Extracted text
▼
Religion has long been a critical factor in American elections.
But until recently its impact has been felt in terms of affiliation—membership
in specific denominations and other religious bodies. For example, northern
mainline Protestants have traditionally voted Republican, while Jews have
been solidly in the Democratic camp.
In recent years, however, another aspect of religion has become
politically significant: commitment, or the extent to which citizens
are actively engaged in their faith. Americans who say they attend worship
at least once a week are more likely to vote for Republicans, while less
regular attenders—including those who claim to be nonreligious—gravitate
toward the Democrats.
During the past decade, this new “religion gap” between the two
parties has grown dramatically. It can be measured in various ways, but
perhaps most clearly by looking at the party preferences of frequent worship
attenders.
According to Voter News Service (VNS) exit polling, in the 1992
congressional election, frequent worship attenders preferred Republican to
Democratic candidates for the House of Representatives by 53 to 47 percent.
By the 2002 congressional election, this six percent gap had ballooned to 20
percentage points, with frequent attenders voting in favor of Republican
House candidates by 60 to 40 percent.
The bulk of this shift occurred between 1994, when the gap was
eight percent, and 2000, when it was 18 percent. Unfortunately, VNS did not
ask a worship attendance question in either 1996 or 1998, so it is not
possible to track the growth of the religion gap more precisely over this
period.
How to account for that growth? One possible explanation is the
1997 Lewinsky affair that culminated in the impeachment and subsequent
acquittal of President Clinton. Although the country as a whole did not
favor removing Clinton from office, a sizable number of frequent worship
attenders may have been sufficiently distressed by the affair to change
their voting habits.
▲
Provided material
▼
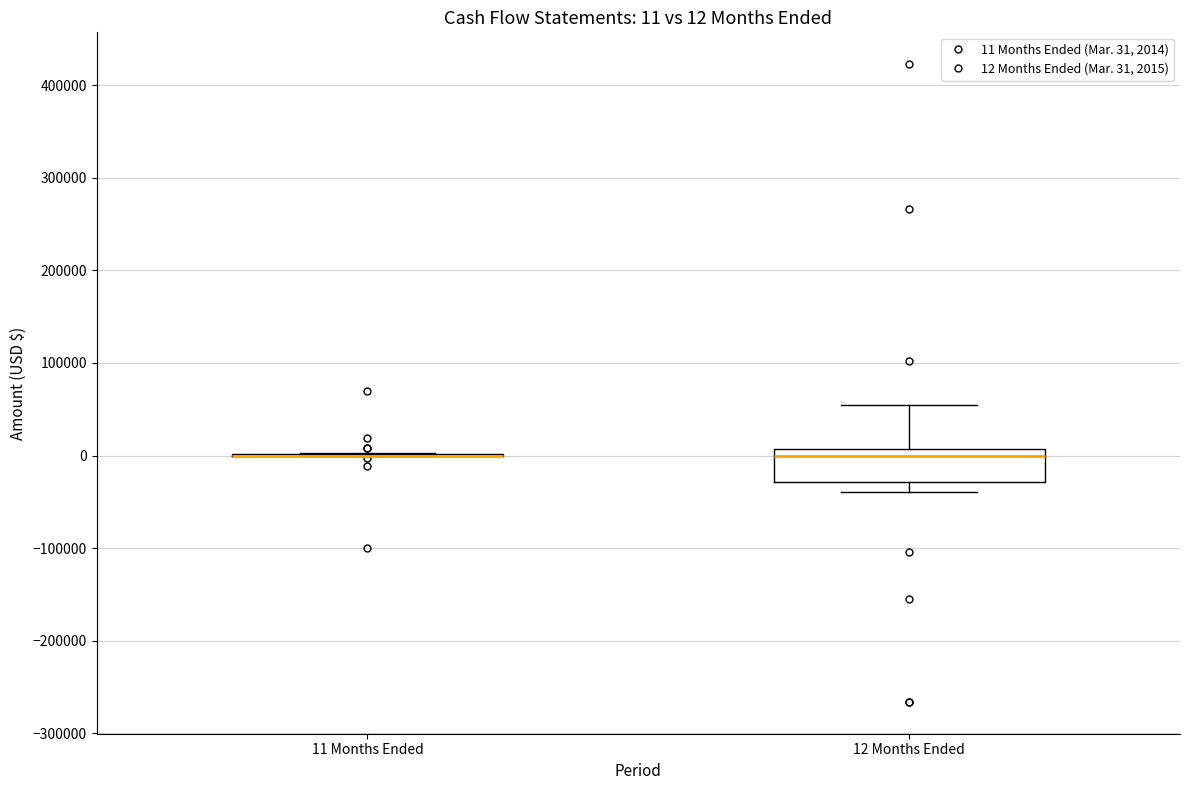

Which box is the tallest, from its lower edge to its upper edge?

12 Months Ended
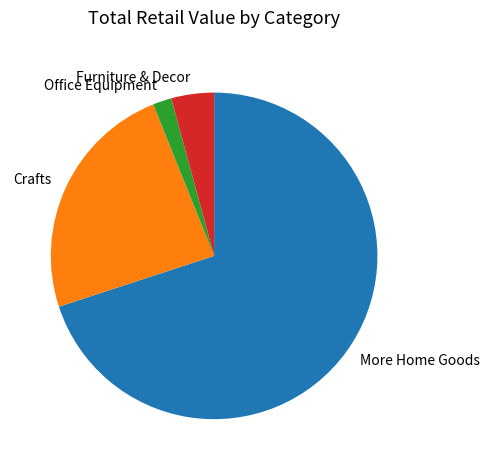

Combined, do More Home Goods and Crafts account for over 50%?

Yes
▲
To-do item
Reproduce the text on religion and American voting word for word, starting at "Religion has long" and stopping after "the Democratic camp.". The listing plays no part here.

Task response
Religion has long been a critical factor in American elections.
But until recently its impact has been felt in terms of affiliation—membership
in specific denominations and other religious bodies. For example, northern
mainline Protestants have traditionally voted Republican, while Jews have
been solidly in the Democratic camp.